- Sah Location in Mali
- Coordinates: 15°37′33″N 4°2′56″W﻿ / ﻿15.62583°N 4.04889°W
- Country: Mali
- Region: Mopti Region
- Cercle: Youwarou Cercle
- Commune: N'Dodjiga
- Time zone: UTC+0 (GMT)

= Sah, Mali =

Sah (or Sa) is a village and seat of the commune of N'Dodjiga in the Cercle of Youwarou in the Mopti Region of southern-central Mali. The village lies on the east (right) bank of the Bara-Issa, the smaller of the two branches of the Niger River that flow north out of Lake Débo.

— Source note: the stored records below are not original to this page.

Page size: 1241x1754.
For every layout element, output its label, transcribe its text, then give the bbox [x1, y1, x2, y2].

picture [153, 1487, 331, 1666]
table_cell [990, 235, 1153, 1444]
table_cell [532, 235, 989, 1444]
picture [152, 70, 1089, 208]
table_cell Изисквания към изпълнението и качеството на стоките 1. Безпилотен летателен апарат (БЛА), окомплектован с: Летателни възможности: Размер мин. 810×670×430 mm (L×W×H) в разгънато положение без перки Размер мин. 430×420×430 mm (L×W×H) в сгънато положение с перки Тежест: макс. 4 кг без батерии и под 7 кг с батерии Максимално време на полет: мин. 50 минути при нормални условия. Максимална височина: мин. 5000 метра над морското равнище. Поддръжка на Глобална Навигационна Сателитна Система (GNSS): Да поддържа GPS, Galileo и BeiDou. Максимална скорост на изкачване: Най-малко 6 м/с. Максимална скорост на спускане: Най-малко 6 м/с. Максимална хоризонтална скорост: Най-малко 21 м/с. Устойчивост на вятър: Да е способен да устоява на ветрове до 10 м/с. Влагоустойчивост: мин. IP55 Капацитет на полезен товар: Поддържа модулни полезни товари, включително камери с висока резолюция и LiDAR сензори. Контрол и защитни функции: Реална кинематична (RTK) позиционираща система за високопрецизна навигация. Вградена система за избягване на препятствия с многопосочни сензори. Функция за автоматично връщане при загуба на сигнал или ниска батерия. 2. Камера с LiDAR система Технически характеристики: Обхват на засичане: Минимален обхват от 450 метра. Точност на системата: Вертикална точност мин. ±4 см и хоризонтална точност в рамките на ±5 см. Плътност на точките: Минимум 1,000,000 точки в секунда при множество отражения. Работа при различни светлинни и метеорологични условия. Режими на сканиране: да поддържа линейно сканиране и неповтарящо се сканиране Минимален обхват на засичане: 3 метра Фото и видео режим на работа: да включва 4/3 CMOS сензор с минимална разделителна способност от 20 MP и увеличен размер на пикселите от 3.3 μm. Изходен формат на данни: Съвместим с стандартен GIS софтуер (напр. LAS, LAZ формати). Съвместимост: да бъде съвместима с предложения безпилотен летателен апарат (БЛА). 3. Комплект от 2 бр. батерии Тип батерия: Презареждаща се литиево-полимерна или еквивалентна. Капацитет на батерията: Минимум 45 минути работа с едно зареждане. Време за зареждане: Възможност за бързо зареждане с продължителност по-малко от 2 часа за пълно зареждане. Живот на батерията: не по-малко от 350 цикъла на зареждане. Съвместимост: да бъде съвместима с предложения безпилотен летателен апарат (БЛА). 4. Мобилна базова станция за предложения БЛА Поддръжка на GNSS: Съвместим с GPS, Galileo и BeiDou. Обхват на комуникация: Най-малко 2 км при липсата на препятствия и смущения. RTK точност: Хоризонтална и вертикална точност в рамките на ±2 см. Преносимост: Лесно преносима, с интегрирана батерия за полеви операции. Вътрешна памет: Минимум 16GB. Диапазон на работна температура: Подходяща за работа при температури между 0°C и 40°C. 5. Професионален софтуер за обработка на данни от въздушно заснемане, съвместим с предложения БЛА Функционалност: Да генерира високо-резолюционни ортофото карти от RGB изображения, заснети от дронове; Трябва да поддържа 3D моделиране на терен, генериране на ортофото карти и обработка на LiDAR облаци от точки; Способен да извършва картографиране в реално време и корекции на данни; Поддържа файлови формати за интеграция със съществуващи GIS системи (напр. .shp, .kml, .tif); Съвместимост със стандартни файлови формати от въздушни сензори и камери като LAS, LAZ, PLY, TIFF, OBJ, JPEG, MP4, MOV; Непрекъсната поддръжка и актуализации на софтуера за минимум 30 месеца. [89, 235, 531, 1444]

The French explorer, René Caillié stopped at Sah in April 1828 on his journey by boat from Djenné to Timbuktu. He was surprised at the extent of the commercial activity at what was then an important port:
There were in the port of Sa from four to five hundred persons seamen and inhabitants who gazed at the flotilla. The port was covered with bales of merchandise, ready to be shipped on board the canoes. The commercial activity appeared astonishing. There was something in the appearance of the flotilla far more interesting than I could have expected to find in the interior of Africa. The bustle on every side almost made me fancy myself in a trading port of Europe. The largest vessels belong to Moors, who carry on the principal trade of the country: they form themselves into companies and employ their canoes in conveying merchandise to Timbuctoo, where they are paid their freight in salt or cowries.

Nowadays, boats use the larger branch of the Niger River, the Issa-Ber, and the port of Sah sees very little activity.